# [Exercise description]
Look through the data below for the line with "vfov_deg: 47.9", and transcribe it exactly together with each line after it up to and including the line with "f_number: 10". Give nothing else.

# [Task data]
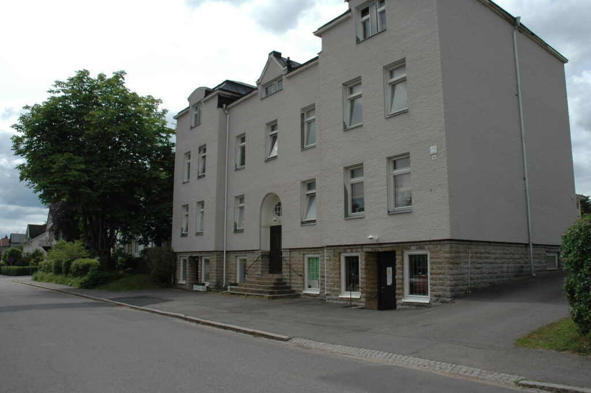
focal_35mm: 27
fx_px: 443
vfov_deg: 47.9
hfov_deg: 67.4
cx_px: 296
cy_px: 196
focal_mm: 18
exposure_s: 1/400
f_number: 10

...

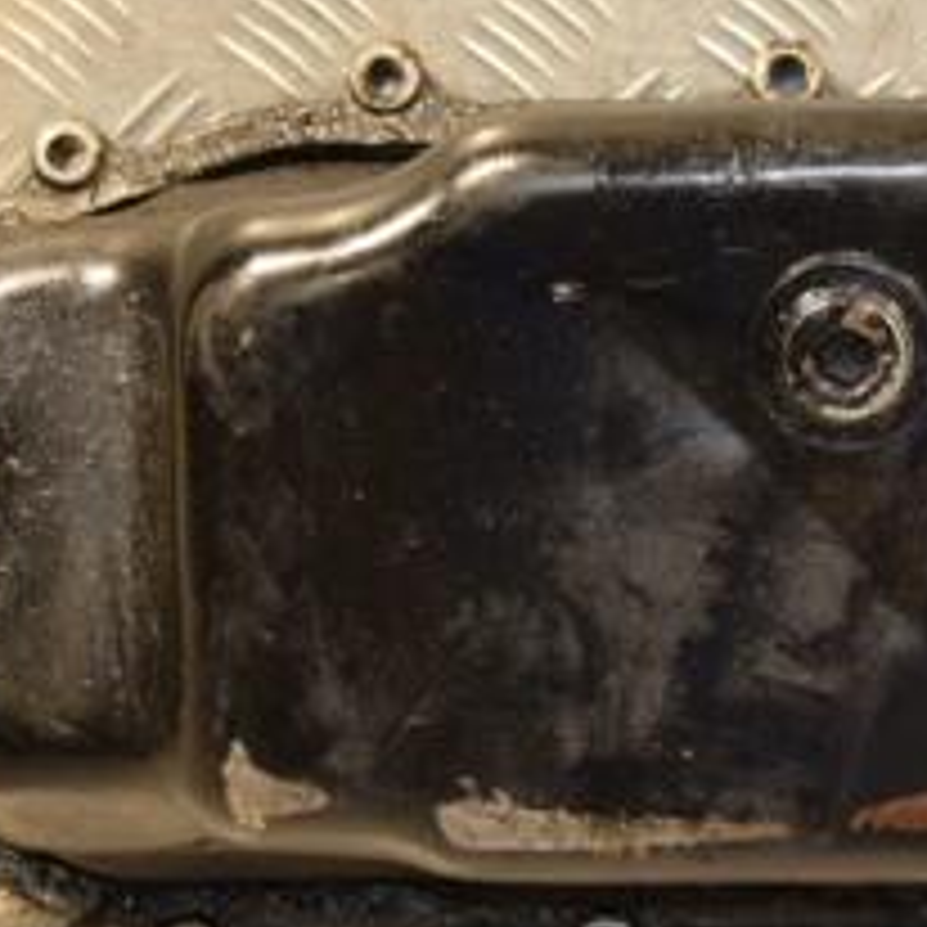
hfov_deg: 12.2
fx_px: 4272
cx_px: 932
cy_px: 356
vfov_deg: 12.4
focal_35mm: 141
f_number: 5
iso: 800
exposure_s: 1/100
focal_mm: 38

# [Solution to this task]
vfov_deg: 47.9
hfov_deg: 67.4
cx_px: 296
cy_px: 196
focal_mm: 18
exposure_s: 1/400
f_number: 10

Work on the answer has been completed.